-- Opening Marker --
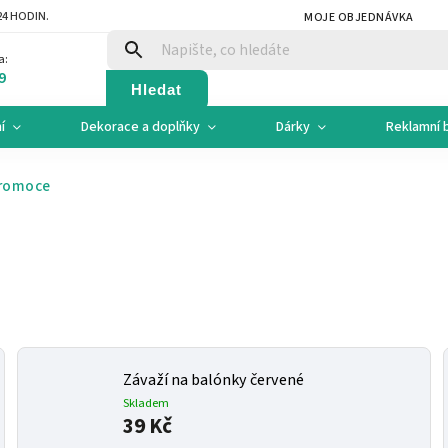
4 HODIN.
MOJE OBJEDNÁVKA
a:
9
Hledat
í
Dekorace a doplňky
Dárky
Reklamní 
romoce
Závaží na balónky červené
Skladem
39 Kč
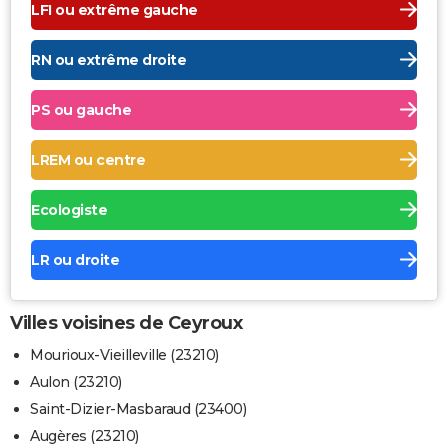
LFI ou extrême gauche
RN ou extrême droite
PS ou gauche
LREM ou centre
Ecologiste
LR ou droite
Villes voisines de Ceyroux
Mourioux-Vieilleville (23210)
Aulon (23210)
Saint-Dizier-Masbaraud (23400)
Augères (23210)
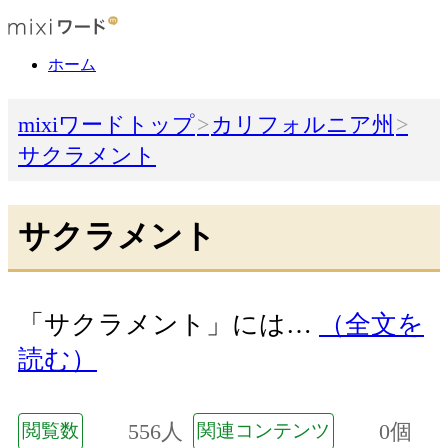
ホーム
mixiワードトップ
カリフォルニア州
サクラメント
サクラメント
「サクラメント」には…
（全文を
読む）
556人
0個
閲覧数
関連コンテンツ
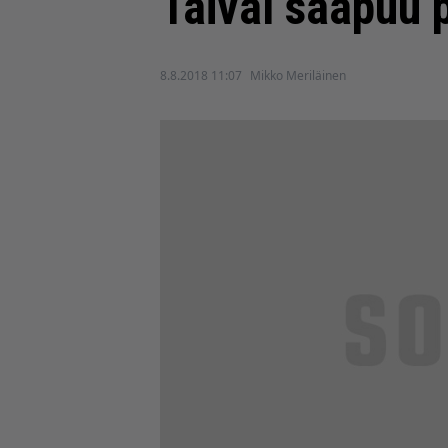
Taival saapuu p
8.8.2018 11:07
Mikko Meriläinen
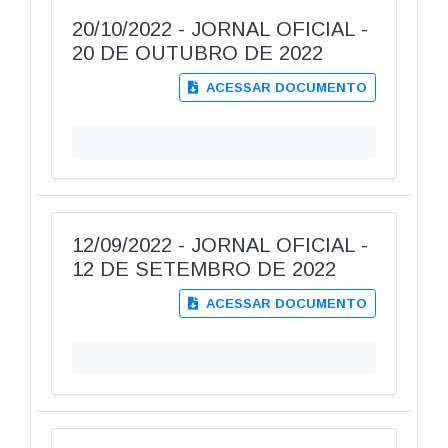
20/10/2022 - JORNAL OFICIAL -
20 DE OUTUBRO DE 2022
ACESSAR DOCUMENTO
12/09/2022 - JORNAL OFICIAL -
12 DE SETEMBRO DE 2022
ACESSAR DOCUMENTO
-- Closing Marker --
Work task | Can you write out the text of all the data above, line for line and unchanged, omitting the bracketed picture lines?

Answer |
4 HODIN.
MOJE OBJEDNÁVKA
a:
9
Hledat
í
Dekorace a doplňky
Dárky
Reklamní 
romoce
Závaží na balónky červené
Skladem
39 Kč
LFI ou extrême gauche
RN ou extrême droite
PS ou gauche
LREM ou centre
Ecologiste
LR ou droite
Villes voisines de Ceyroux
Mourioux-Vieilleville (23210)
Aulon (23210)
Saint-Dizier-Masbaraud (23400)
Augères (23210)
ホーム
mixiワードトップ
カリフォルニア州
サクラメント
サクラメント
「サクラメント」には…
（全文を
読む）
556人
0個
閲覧数
関連コンテンツ
Taival saapuu p
8.8.2018 11:07
Mikko Meriläinen
20/10/2022 - JORNAL OFICIAL -
20 DE OUTUBRO DE 2022
ACESSAR DOCUMENTO
12/09/2022 - JORNAL OFICIAL -
12 DE SETEMBRO DE 2022
ACESSAR DOCUMENTO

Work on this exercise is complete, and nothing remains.